> Work to complete:
A. In the Shaida copper mine text, change "USGS" to "U.S. Geological Survey" in the passage starting with "From 1971 to" and going on through "tonnes of copper.", then give that passage back.
B. Write what comes next in the Shaida copper mine text, picking up after its last sentence.

- Shaida Copper Mine Shaida Copper Mine
- Coordinates: 33°47′24″N 61°49′30″E﻿ / ﻿33.79000°N 61.82500°E
- Country: Afghanistan
- Province: Herat Province
- District: Adraskan District

Area
- • Total: 100 sq mi (250 km^{2})
- Elevation: 4,406 ft (1,343 m)
- Time zone: + 4.30

= Shaida copper mine =

Copper mine in Herat, Afghanistan

From 1971 to 1972, Soviet exploration work was carried out on the extent of the mine. Additional work was carried out by USGS in 2005 including airborne surveys, hyperspectral surveys and analysis, and the compilation of prior data into a GIS database. The USGS reports that in the larger USGS defined Dusar-Shaida Area of Interest, there has been some mining. However, there is no known historic production from the Shaida licence area. The mine is estimated to contain five million tonnes of copper.

==Geology==
Shaida's mineralisation has been described as a porphyry copper deposit. During the exploration continuous drilled intervals of mineralisation were identified, with copper grades between 0.10 and 0.80%, with drilled intervals ranging from 0.80 to 17.95m.
Cross sections of drilling at the Shaida prospect show layered quartz plagioclase porphyry, quartz keratophyre and aleuropelites (siltstone or mudstone) interbedded with volcanic layers.

> Listed entries:
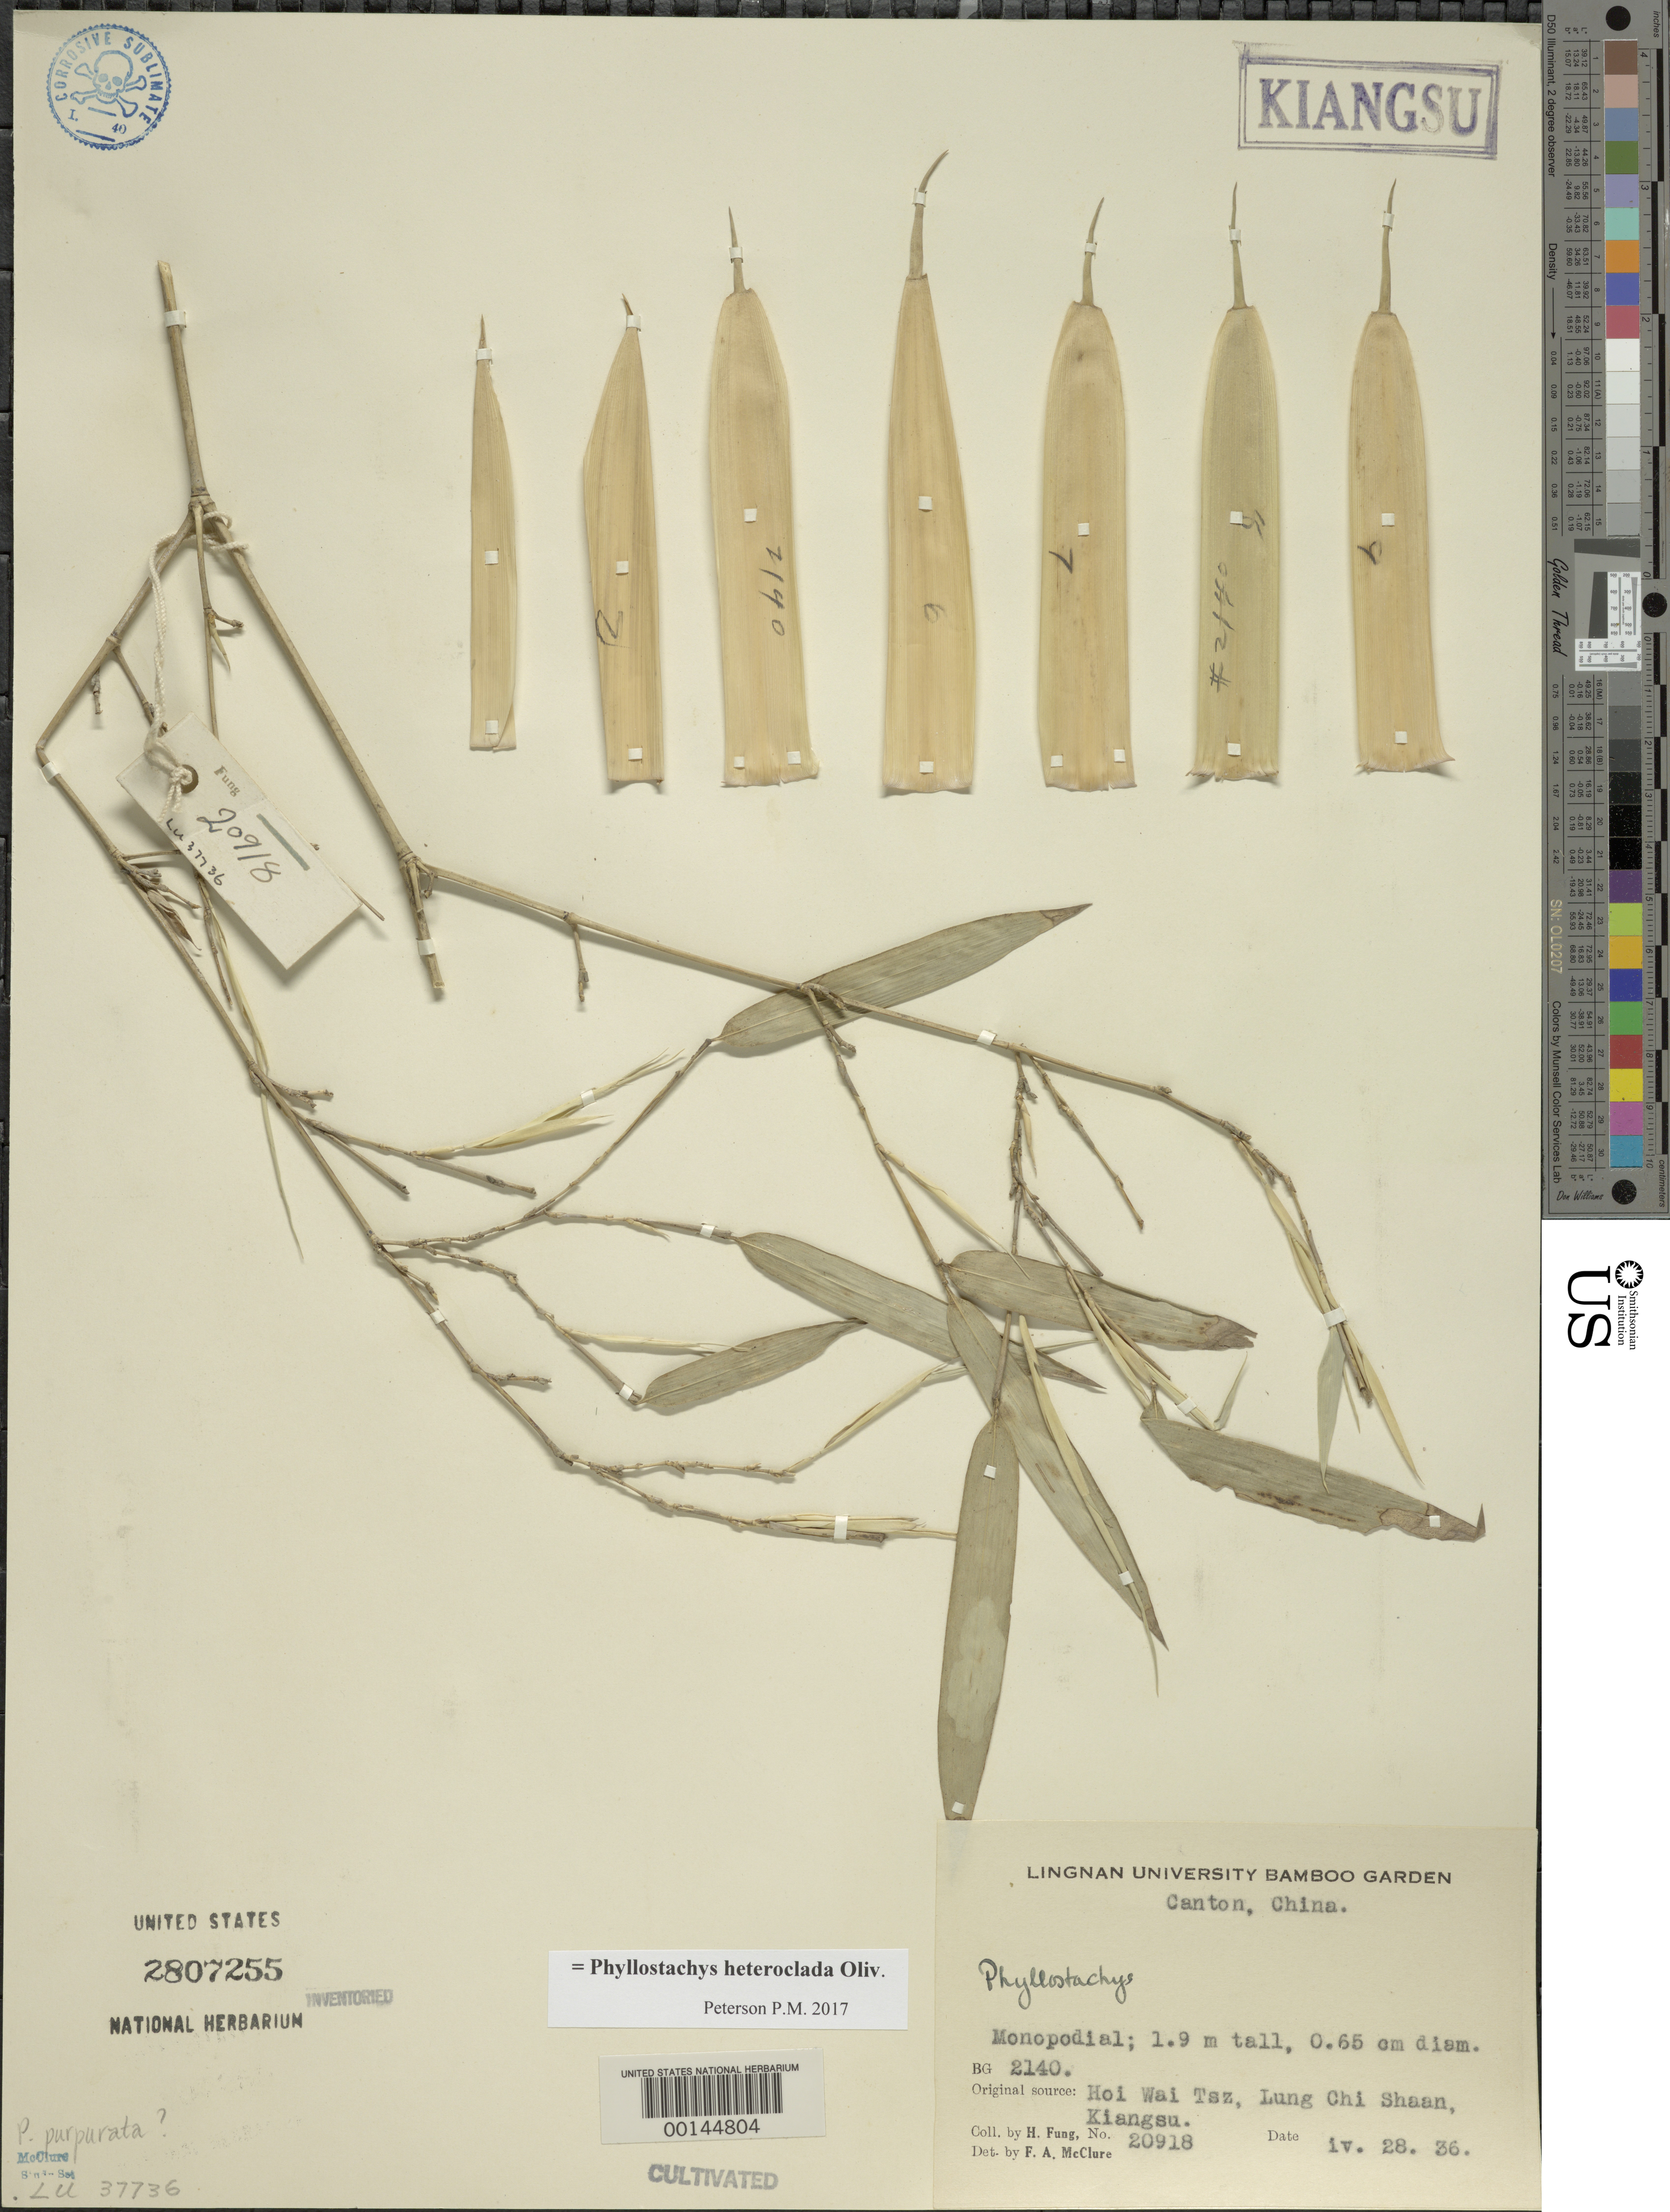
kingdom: Plantae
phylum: Tracheophyta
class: Liliopsida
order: Poales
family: Poaceae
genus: Phyllostachys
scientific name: Phyllostachys heteroclada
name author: Oliv.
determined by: Poaceae Reorganization Project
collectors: H. L. Fung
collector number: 20918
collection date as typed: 28 Apr 1936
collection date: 1936-04-28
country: China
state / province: Guangdong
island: Honam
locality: Lingnan univ. bg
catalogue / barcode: US 2807255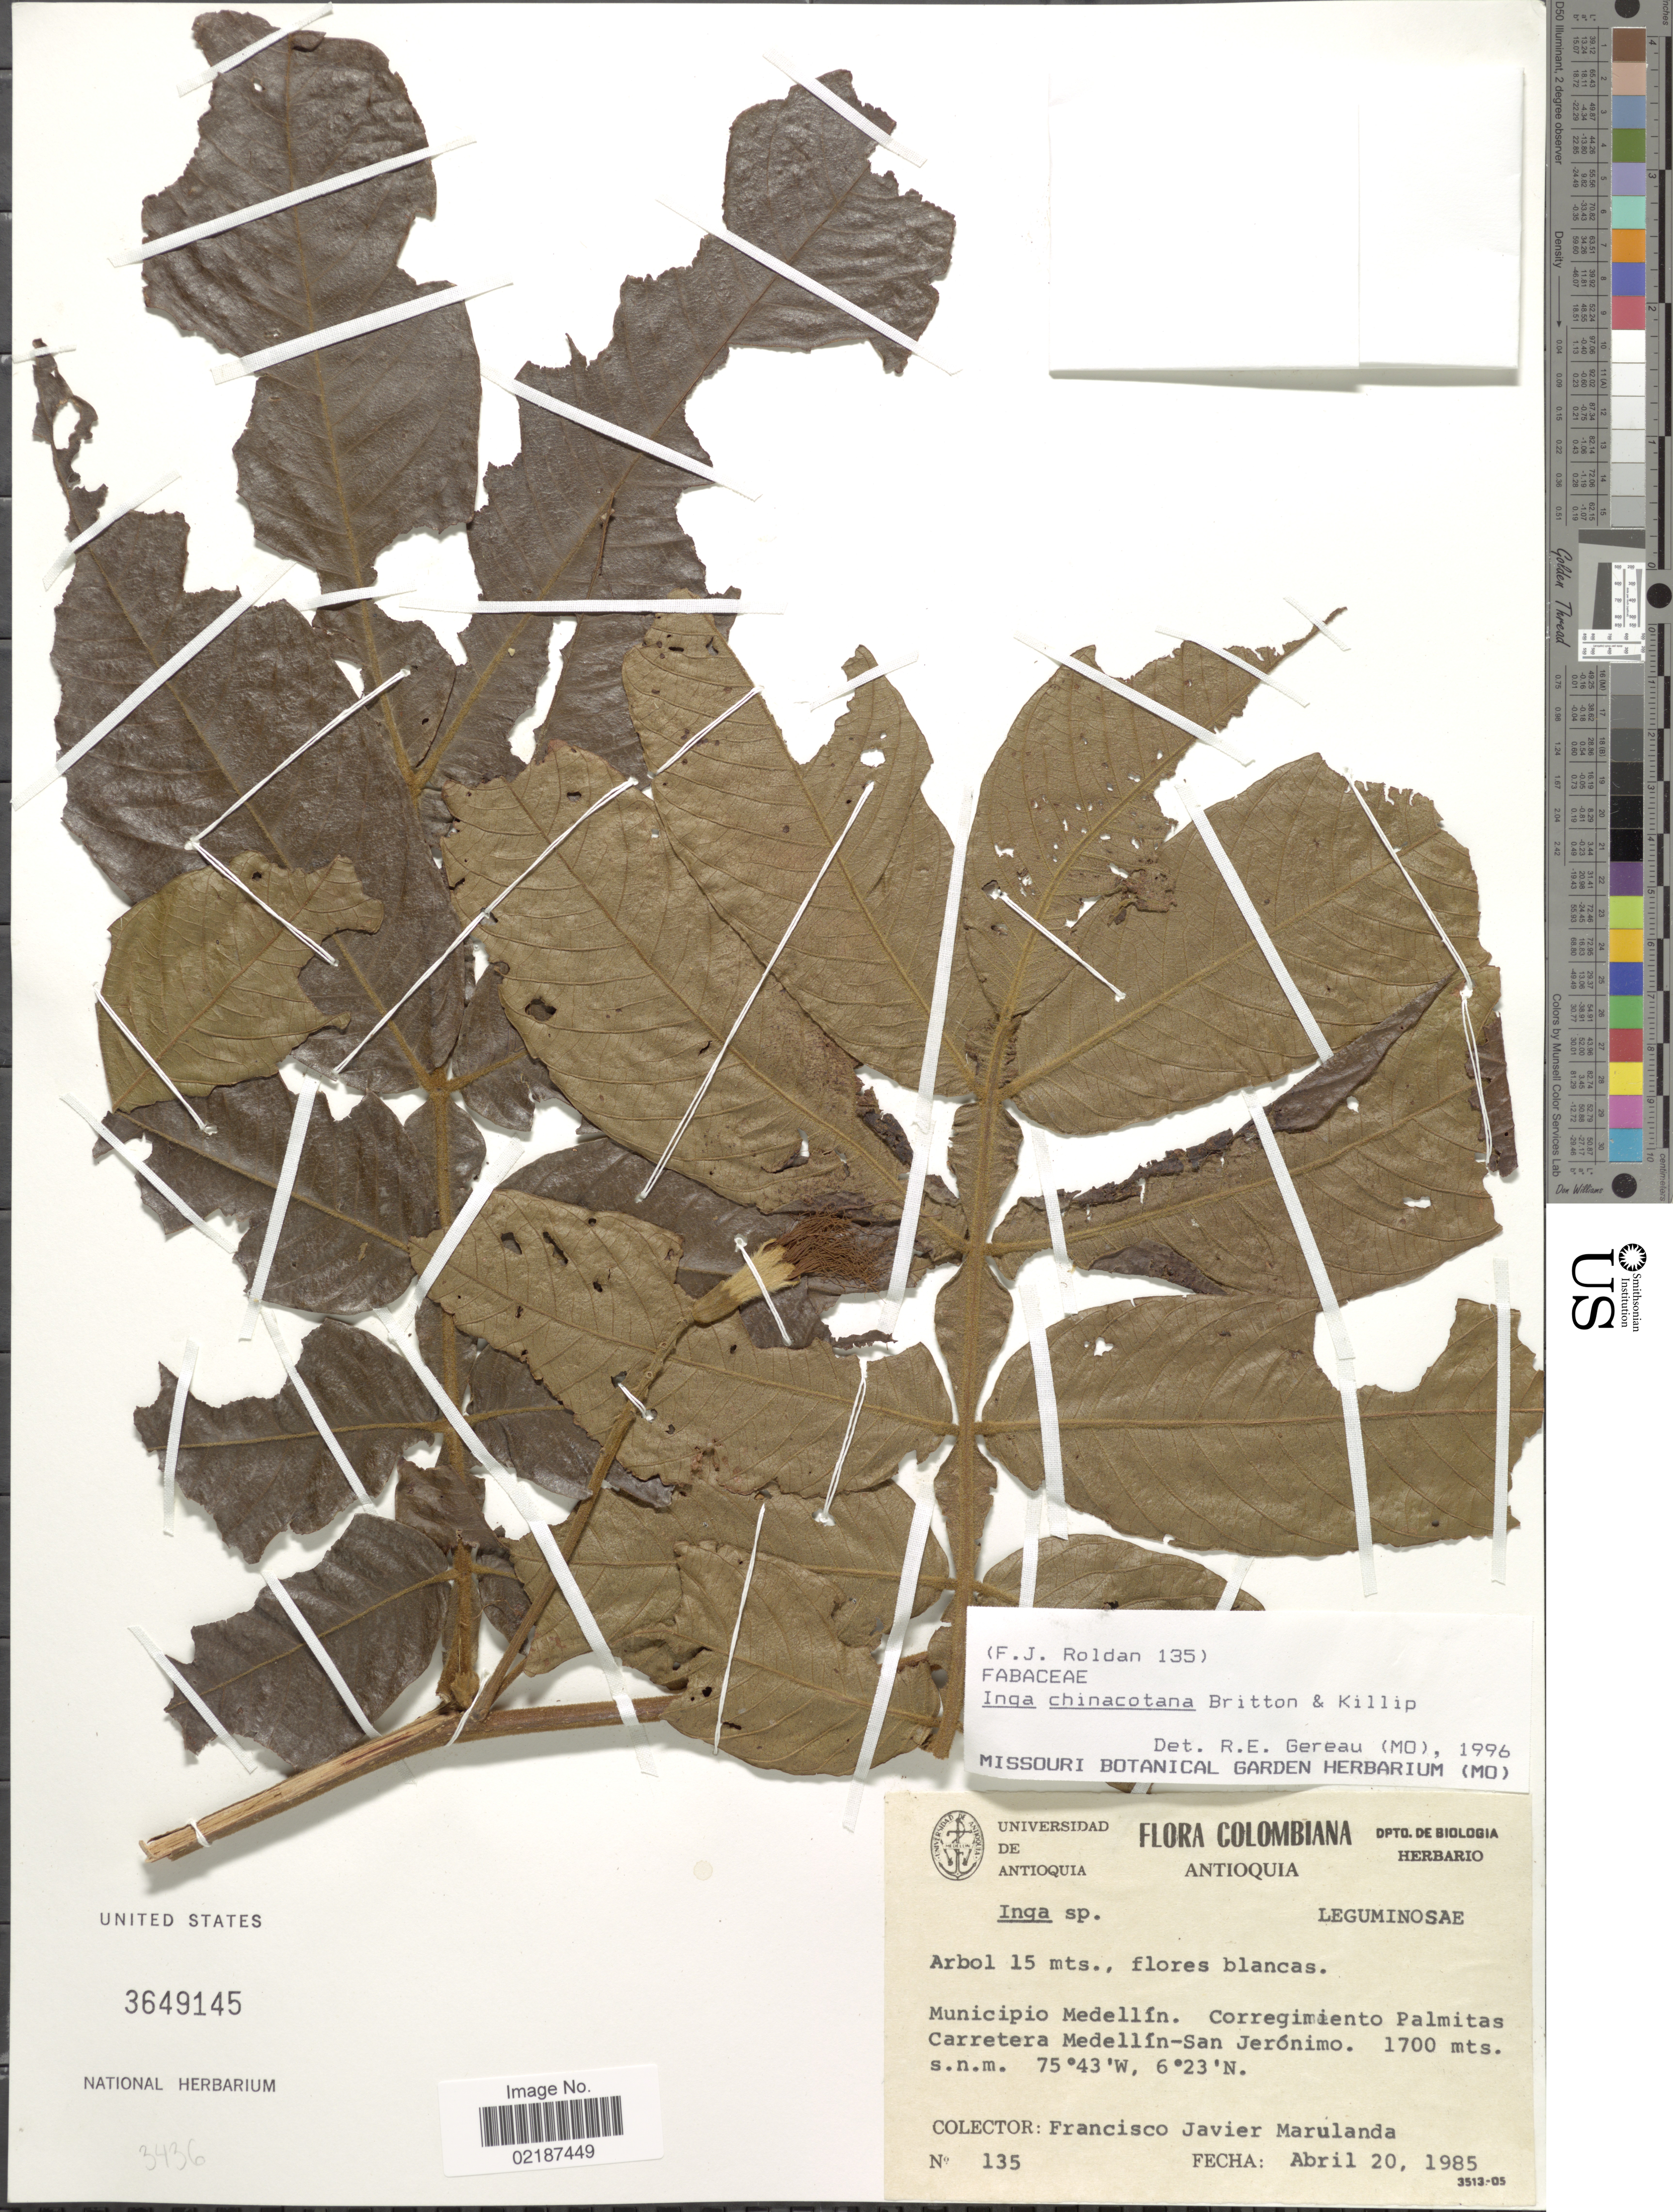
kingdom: Plantae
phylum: Tracheophyta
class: Magnoliopsida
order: Fabales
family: Fabaceae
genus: Inga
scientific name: Inga chinacotana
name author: Britton & Killip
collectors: F. Marulanda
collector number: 135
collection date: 1985-04-20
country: Colombia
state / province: Antioquia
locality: Municipio Medellin. Corregimiento Palmitas Carretera Medellin - San Jeronimo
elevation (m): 1700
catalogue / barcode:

> Set of answers:
A.
From 1971 to 1972, Soviet exploration work was carried out on the extent of the mine. Additional work was carried out by U.S. Geological Survey in 2005 including airborne surveys, hyperspectral surveys and analysis, and the compilation of prior data into a GIS database. The U.S. Geological Survey reports that in the larger U.S. Geological Survey defined Dusar-Shaida Area of Interest, there has been some mining. However, there is no known historic production from the Shaida licence area. The mine is estimated to contain five million tonnes of copper.

B.
==Geography==
The Shaida Copper Mine is situated in the western region of Afghanistan in the Adraskan District of the Herat province, 65 km South-West of the city of Herat and 50 km SSW of Gozareh. It is anticipated that Gozareh will act as the logistics city for Herat Province. Herat Airport (which became an international airport in 2012) is close to Gozareh and there is also a railroad terminus station planned at Gozareh as part of the Afghanistan Railway Development Scheme.

==Ownership==

The deadline for submission of bids for the Shaida mineral tender was 6 August 2012. The Ministry of Mines of Afghanistan announced that on 26 November 2012, preferred bidder were selected to undertake the exploration and subsequent exploitation of Shaida Copper Mine. The selection of the preferred bidder for the mine follows an extensive process since launch in December 2011, which has been supported by transaction advisers and transparency advisers to the Ministry. The tender process for the Project is expected to culminate in the granting of an exploration license and, subject to the satisfaction of certain conditions, will lead to the granting of the requisite exploitation license.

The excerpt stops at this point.